Więcej informacji znajdziesz na stronie głównej portalu Gazeta.pl.
Na miejsce zdarzenia przyjechały patrole policji i pogotowie. Jak przekazał lokalnym mediom asp. sztab. Roman Wieczorek, rzecznik zakopiańskiej policji, mimo 45-minutowej reanimacji życia dziewczyny nie udało się uratować. Według nieoficjalnych informacji, była zawodniczką biathlonową. Miała ok. 15 lat.
- Dziewczyna była sama w pomieszczeniu znajdującym się przy stadionie biathlonowym w Kościelisku Kirach - dodał. Okoliczności tragedii nie są do końca jasne. Jak podaje portal M jak Małopolska, nastolatka miała ranę postrzałową. Nie wiadomo, jaka sytuacja doprowadziła do jej śmierci. Niewykluczone, że dziewczyna przez przypadek sama się postrzeliła, nie wyklucza się też udziału osób trzecich. Policja na razie nie udziela informacji na ten temat.

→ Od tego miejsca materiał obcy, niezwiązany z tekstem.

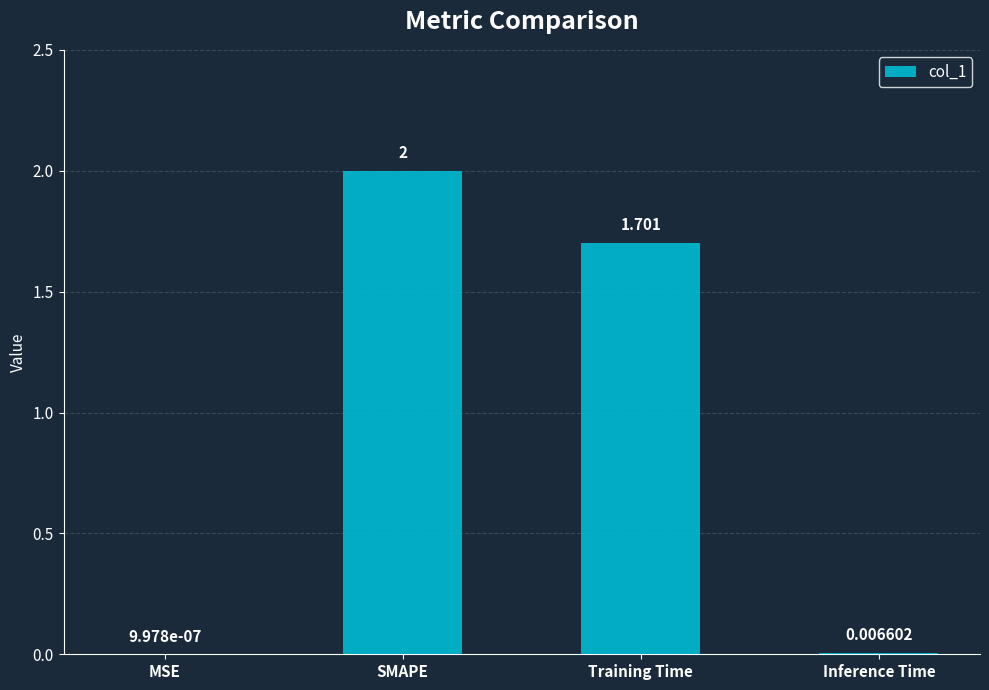

Which category has the highest value across all series?

SMAPE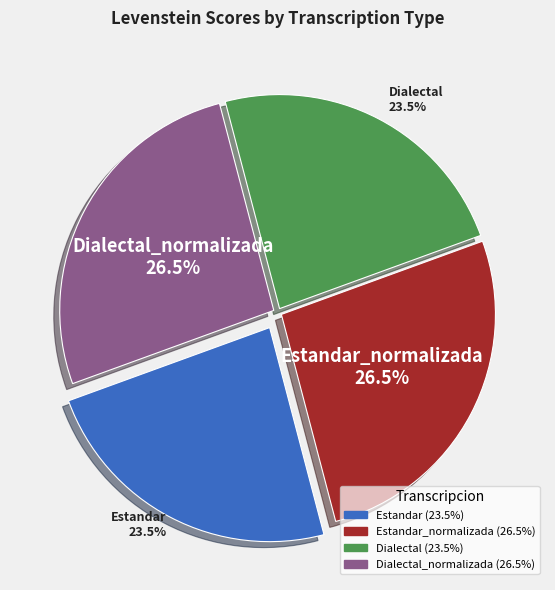

What is the largest slice in the pie chart?

Estandar_normalizada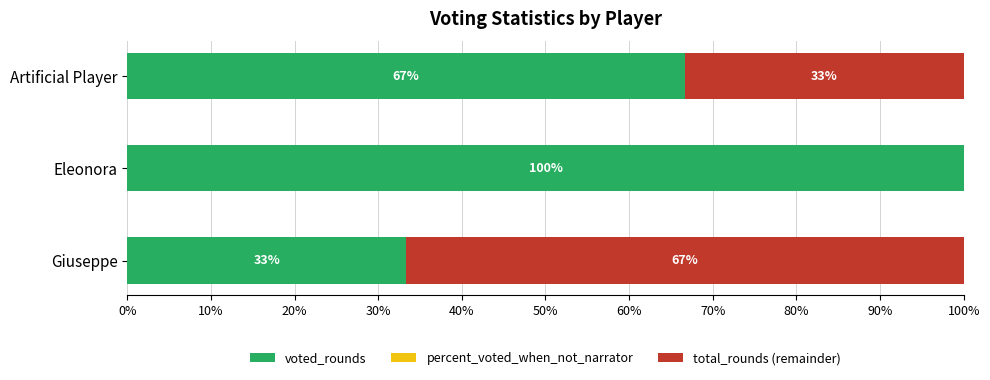

What is the total value across all series at Eleonora?

100.0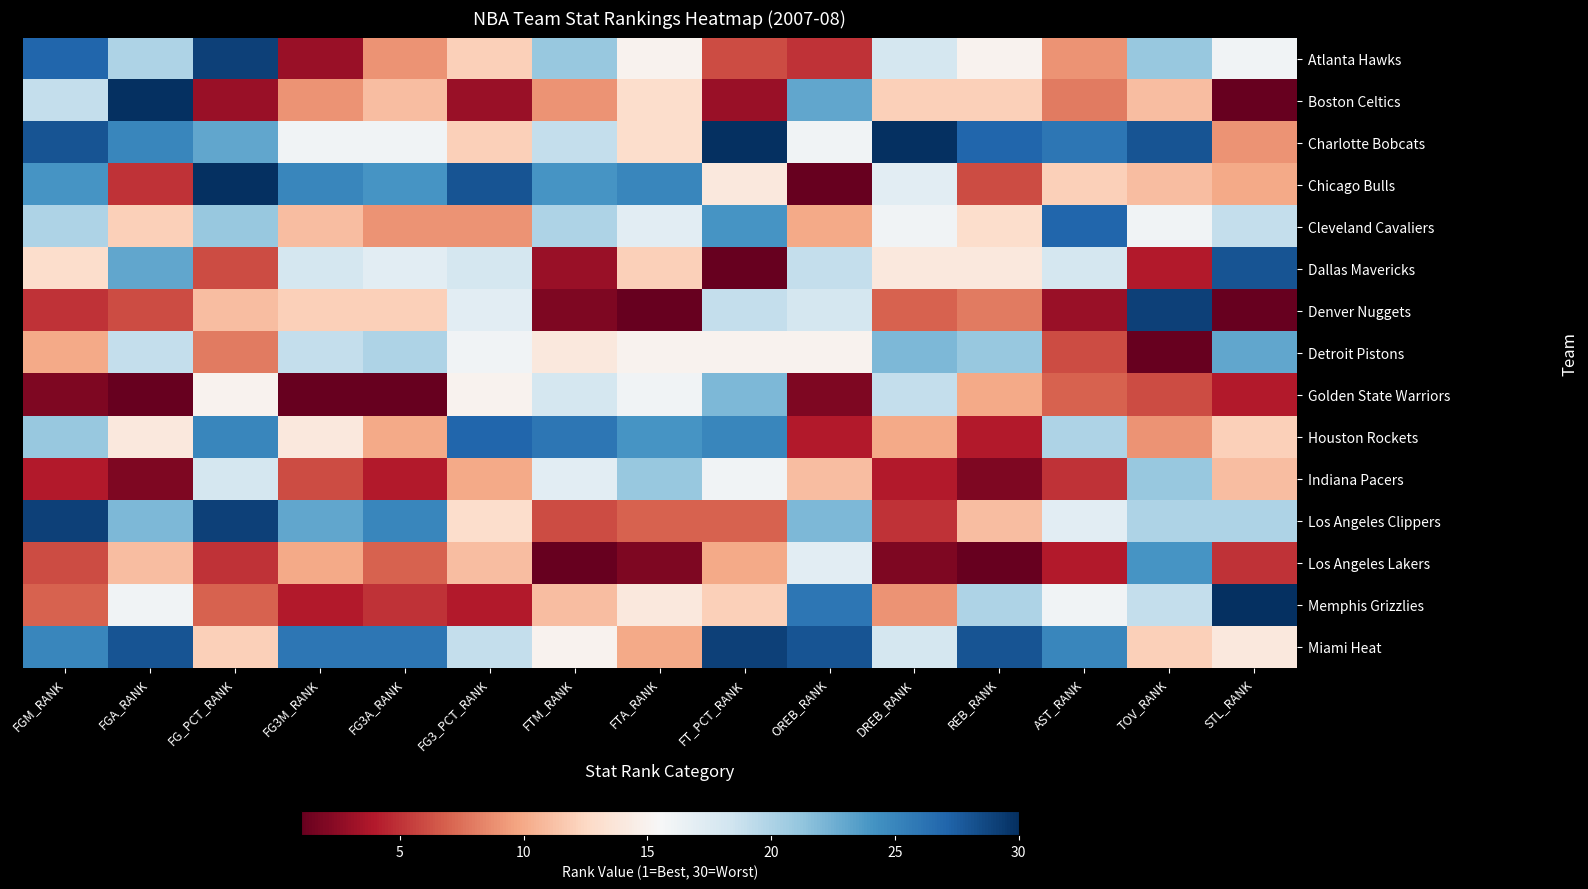

Reading right to left, what are all the values shown in this chart?

Atlanta Hawks: STL_RANK=16	TOV_RANK=21	AST_RANK=9	REB_RANK=15	DREB_RANK=18	OREB_RANK=5	FT_PCT_RANK=6	FTA_RANK=15	FTM_RANK=21	FG3_PCT_RANK=12	FG3A_RANK=9	FG3M_RANK=3	FG_PCT_RANK=29	FGA_RANK=20	FGM_RANK=27
Boston Celtics: STL_RANK=1	TOV_RANK=11	AST_RANK=8	REB_RANK=12	DREB_RANK=12	OREB_RANK=23	FT_PCT_RANK=3	FTA_RANK=13	FTM_RANK=9	FG3_PCT_RANK=3	FG3A_RANK=11	FG3M_RANK=9	FG_PCT_RANK=3	FGA_RANK=30	FGM_RANK=19
Charlotte Bobcats: STL_RANK=9	TOV_RANK=28	AST_RANK=26	REB_RANK=27	DREB_RANK=30	OREB_RANK=16	FT_PCT_RANK=30	FTA_RANK=13	FTM_RANK=19	FG3_PCT_RANK=12	FG3A_RANK=16	FG3M_RANK=16	FG_PCT_RANK=23	FGA_RANK=25	FGM_RANK=28
Chicago Bulls: STL_RANK=10	TOV_RANK=11	AST_RANK=12	REB_RANK=6	DREB_RANK=17	OREB_RANK=1	FT_PCT_RANK=14	FTA_RANK=25	FTM_RANK=24	FG3_PCT_RANK=28	FG3A_RANK=24	FG3M_RANK=25	FG_PCT_RANK=30	FGA_RANK=5	FGM_RANK=24
Cleveland Cavaliers: STL_RANK=19	TOV_RANK=16	AST_RANK=27	REB_RANK=13	DREB_RANK=16	OREB_RANK=10	FT_PCT_RANK=24	FTA_RANK=17	FTM_RANK=20	FG3_PCT_RANK=9	FG3A_RANK=9	FG3M_RANK=11	FG_PCT_RANK=21	FGA_RANK=12	FGM_RANK=20
Dallas Mavericks: STL_RANK=28	TOV_RANK=4	AST_RANK=18	REB_RANK=14	DREB_RANK=14	OREB_RANK=19	FT_PCT_RANK=1	FTA_RANK=12	FTM_RANK=3	FG3_PCT_RANK=18	FG3A_RANK=17	FG3M_RANK=18	FG_PCT_RANK=6	FGA_RANK=23	FGM_RANK=13
Denver Nuggets: STL_RANK=1	TOV_RANK=29	AST_RANK=3	REB_RANK=8	DREB_RANK=7	OREB_RANK=18	FT_PCT_RANK=19	FTA_RANK=1	FTM_RANK=2	FG3_PCT_RANK=17	FG3A_RANK=12	FG3M_RANK=12	FG_PCT_RANK=11	FGA_RANK=6	FGM_RANK=5
Detroit Pistons: STL_RANK=23	TOV_RANK=1	AST_RANK=6	REB_RANK=21	DREB_RANK=22	OREB_RANK=15	FT_PCT_RANK=15	FTA_RANK=15	FTM_RANK=14	FG3_PCT_RANK=16	FG3A_RANK=20	FG3M_RANK=19	FG_PCT_RANK=8	FGA_RANK=19	FGM_RANK=10
Golden State Warriors: STL_RANK=4	TOV_RANK=6	AST_RANK=7	REB_RANK=10	DREB_RANK=19	OREB_RANK=2	FT_PCT_RANK=22	FTA_RANK=16	FTM_RANK=18	FG3_PCT_RANK=15	FG3A_RANK=1	FG3M_RANK=1	FG_PCT_RANK=15	FGA_RANK=1	FGM_RANK=2
Houston Rockets: STL_RANK=12	TOV_RANK=9	AST_RANK=20	REB_RANK=4	DREB_RANK=10	OREB_RANK=4	FT_PCT_RANK=25	FTA_RANK=24	FTM_RANK=26	FG3_PCT_RANK=27	FG3A_RANK=10	FG3M_RANK=14	FG_PCT_RANK=25	FGA_RANK=14	FGM_RANK=21
Indiana Pacers: STL_RANK=11	TOV_RANK=21	AST_RANK=5	REB_RANK=2	DREB_RANK=4	OREB_RANK=11	FT_PCT_RANK=16	FTA_RANK=21	FTM_RANK=17	FG3_PCT_RANK=10	FG3A_RANK=4	FG3M_RANK=6	FG_PCT_RANK=18	FGA_RANK=2	FGM_RANK=4
Los Angeles Clippers: STL_RANK=20	TOV_RANK=20	AST_RANK=17	REB_RANK=11	DREB_RANK=5	OREB_RANK=22	FT_PCT_RANK=7	FTA_RANK=7	FTM_RANK=6	FG3_PCT_RANK=13	FG3A_RANK=25	FG3M_RANK=23	FG_PCT_RANK=29	FGA_RANK=22	FGM_RANK=29
Los Angeles Lakers: STL_RANK=5	TOV_RANK=24	AST_RANK=4	REB_RANK=1	DREB_RANK=2	OREB_RANK=17	FT_PCT_RANK=10	FTA_RANK=2	FTM_RANK=1	FG3_PCT_RANK=11	FG3A_RANK=7	FG3M_RANK=10	FG_PCT_RANK=5	FGA_RANK=11	FGM_RANK=6
Memphis Grizzlies: STL_RANK=30	TOV_RANK=19	AST_RANK=16	REB_RANK=20	DREB_RANK=9	OREB_RANK=26	FT_PCT_RANK=12	FTA_RANK=14	FTM_RANK=11	FG3_PCT_RANK=4	FG3A_RANK=5	FG3M_RANK=4	FG_PCT_RANK=7	FGA_RANK=16	FGM_RANK=7
Miami Heat: STL_RANK=14	TOV_RANK=12	AST_RANK=25	REB_RANK=28	DREB_RANK=18	OREB_RANK=28	FT_PCT_RANK=29	FTA_RANK=10	FTM_RANK=15	FG3_PCT_RANK=19	FG3A_RANK=26	FG3M_RANK=26	FG_PCT_RANK=12	FGA_RANK=28	FGM_RANK=25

Funkcjonariusze nie podają obecnie żadnych informacji dotyczących dokładnych okoliczności śmierci dziewczyny. Wyjaśniają je wraz z prokuraturą. Przede wszystkim sprawdzą, dlaczego ofiara miała dostęp do broni palnej. Ponadto osoby, które miały kontakt z nastolatką w dniu zdarzenia, zostaną w najbliższych dniach przesłuchane. Zabezpieczone mają być również ślady, w tym nagrania z kamer monitoringu.